_Requirement_:
Can you continue the mailing-list reply below on converting RX50 floppy disk images, picking up after its last sentence?

_Document segment_:
────

On Mon, Jul 17, 2023, 10:59 AM Ethan Dicks via cctalk <cctalk(a)classiccmp.org
wrote:
On Mon, Jul 17, 2023 at 12:48 PM Ethan Dicks
<ethan.dicks(a)gmail.com
wrote:
On Mon, Jul 17, 2023 at 12:28 PM Henry Bent via
cctalk
> I'm almost thoroughly unfamiliar with IMD - is there some obvious
> extraction/conversion option that I am missing here?
As mentioned previously, yes. There's an additional step that has to
happen to any direct imaging of RX50 disks. John Wilson's PUTR
happens to do this convolution internally.
If you desire is to snapshot physical media for rewriting later, IMD
is excellent. If you want logical-block-order files for simh, you
need one more step (keep reading).
Were these disks actually imaged correctly? I
would appreciate any
suggestions.
Yes they were.
From:
http://www.chdickman.com/pdp11/pro380.txt
"The RX50 floppy starts at track 1. Track 0 is logically placed after
track 79. The sectors are interleaved 1, 3, 5, 7, 9, 0, 2, 4, 6, 8,
10. The track shift and interleave must be taken into account when
moving disks between real PDP-11 and emulators."
I have had good luck with a secfor convolver from the same page as this
comment:
http://www.chdickman.com/pdp11/lbn2rx50.c
It will go both ways, to and from physical block order and logical block
order.

────

_Stored data_:
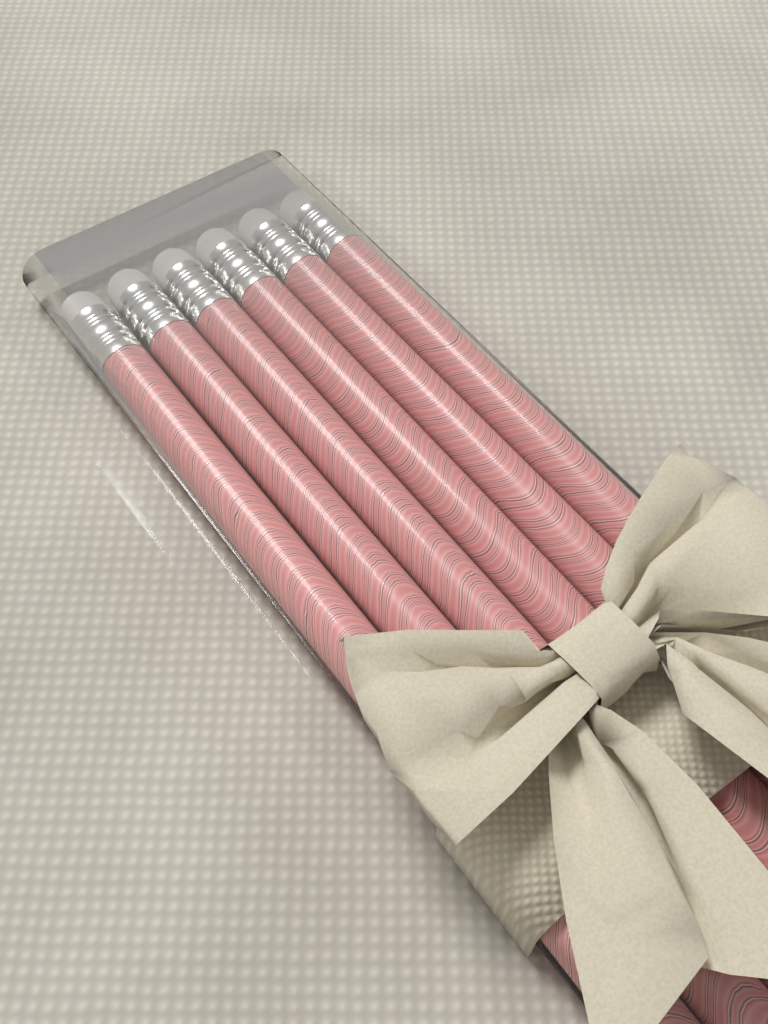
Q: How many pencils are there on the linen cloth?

────

_Exercise result_:
I've encountered this with Rainbow disks. I have a logical to phys
conversion program.
Also when i wrote the impdrive driver for the rainbow: you have to do the
unmapping
the Z80 code would do to make the 3.5" 720k floppy work in the Rainbow.
The physical sectors are numbered 1-10 on the drive (maybe past track 0 and
1). And
it is 1-10, there is no sector 0. These sectors refer to the logical
sectors 1, 3, 5, 7, 9, 2, 4,
6, 8 ,10. My program filters the 'physical' disk into a 'logical' oneso
that mtools can read
the FAT contained on my MS-DOS disks. On the Rainbow, at least, the WD
floppy controller
didn't mess with the sectors, so the interleave was done at the lowest
levels of whatever
OS' floppy driver.
Chances are quite good that there's a mismatch somewhere. If you always
read in one way and
write in that same way, it works (eg, both ends agree). Sometimes you need
to convert from one
to the other, which I always have to do via trial and error.
For Venix, there was a different interleave (because of course there is),
so there may be some
experimenting that's needed. But since it is Unix, I suspect Ultrix may
have its own interleave,
but who knows. I've not looked at the source.
I believe I've uploaded these to github, but can't find them at the moment.
I can look if people
want. This may be all that's needed. It's been handy for both DOS and Venix
disks I've had to
decode.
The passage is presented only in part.